Bitcoin’s correlation with tech stocks and its inverse relationship with the US dollar has been a topic of discussion in the financial media. These correlations have often been used to predict future price movements of Bitcoin. To gain more insight into this, let’s explore several reports that analyze the relationship between Bitcoin and different asset types.
A report published by the Multidisciplinary Digital Publishing Institute in October 2022 arrived at several key conclusions regarding Bitcoin’s correlations with traditional financial assets. It found that long-term correlations are stronger than short-term correlations due to the extreme volatility of the Bitcoin market. Additionally, it noted that the positive linkage between Bitcoin and risk assets increases during extreme shocks like the COVID-19 pandemic. Bitcoin can also be positively correlated with risk assets and serve as a hedge against the US dollar.
Although some of these points may need to be reassessed with newer price data, there is still value in examining them. Other researchers have delved deeper into the relationship between Bitcoin and specific assets during specific timeframes.
Certain crypto-related stocks have shown a higher correlation with Bitcoin than any other assets in the market. The 90-day correlation coefficient for BTC/MSTR, BTC/COIN, and BTC/RIOT has remained near 1 for several months. Investors may choose to use these stocks as proxies for Bitcoin, as they have outperformed it this year while also exhibiting greater volatility. This close correlation can be attributed to the fact that these companies hold a significant amount of Bitcoin on their balance sheets.
In terms of correlation with commodities and precious metals, silver has shown a stronger correlation with Bitcoin compared to gold. A report by the CFA Institute found that silver has been the commodity most closely correlated to Bitcoin since October 2019, with a correlation coefficient of 0.26. Gold, on the other hand, had a correlation coefficient of just 0.15, possibly due to silver’s higher volatility.
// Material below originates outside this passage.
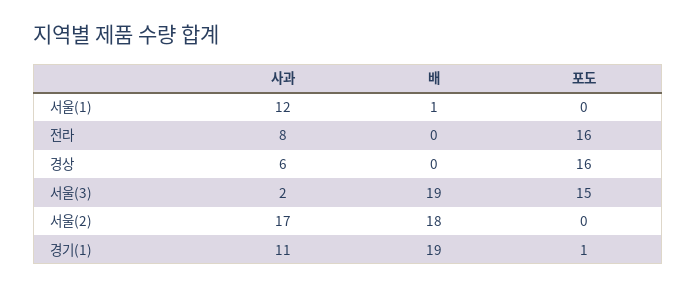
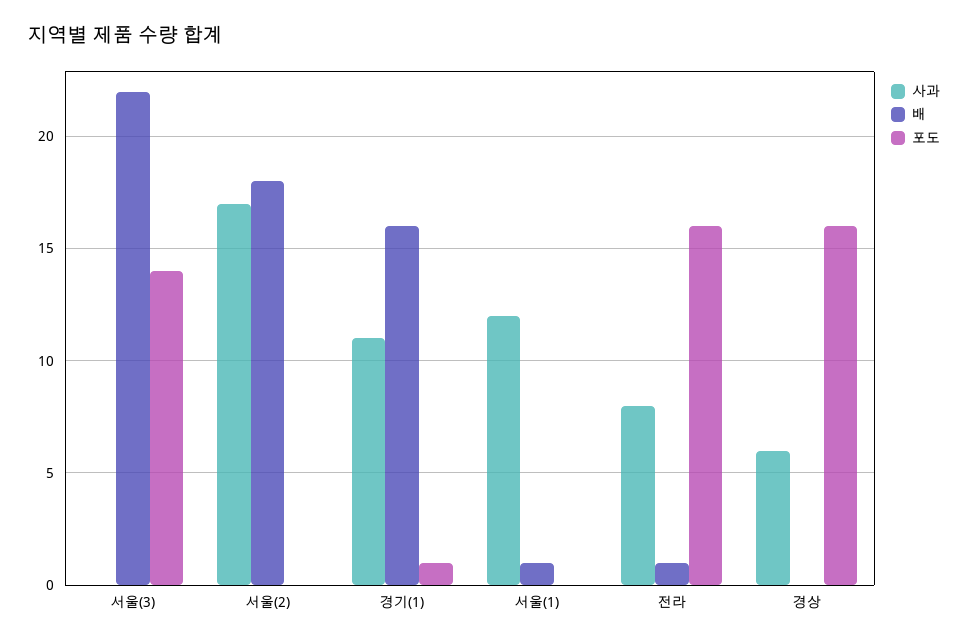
배, 전라: 0 -> 1
사과, 서울(3): 2 -> 0
배, 서울(3): 19 -> 22
포도, 서울(3): 15 -> 14
배, 경기(1): 19 -> 16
When considering the correlation between Bitcoin and stocks as a whole, looking at an index or exchange-traded fund would provide a more comprehensive comparison. Growth funds generally exhibit a stronger correlation with cryptocurrencies compared to value funds, possibly due to their speculative nature. The correlation coefficient between small-cap growth funds and Bitcoin is 0.41, while it is 0.35 for small-cap value funds.
Passive and active bond funds have shown little to no relationship with Bitcoin. The correlation coefficients for passive and active bond funds were 0.11 and 0.13, respectively. This suggests that Bitcoin is weakly sensitive to interest rate dynamics that often impact equities.
It is important to note that Bitcoin’s correlations can change rapidly due to its large price swings. However, the data presented here provides an accurate picture of the assets that have been closely correlated with Bitcoin in the recent past.
Moving forward, crypto-specific stocks are likely to maintain a strong correlation with Bitcoin due to their Bitcoin holdings. However, the correlation with commodities and equity funds could quickly change course. It is crucial for investors to conduct their own research and make informed decisions when it comes to investing in Bitcoin or any other asset.
Disclaimer: This article does not provide investment advice or recommendations. Readers should conduct their own research before making any investment decisions, as all investments involve risk.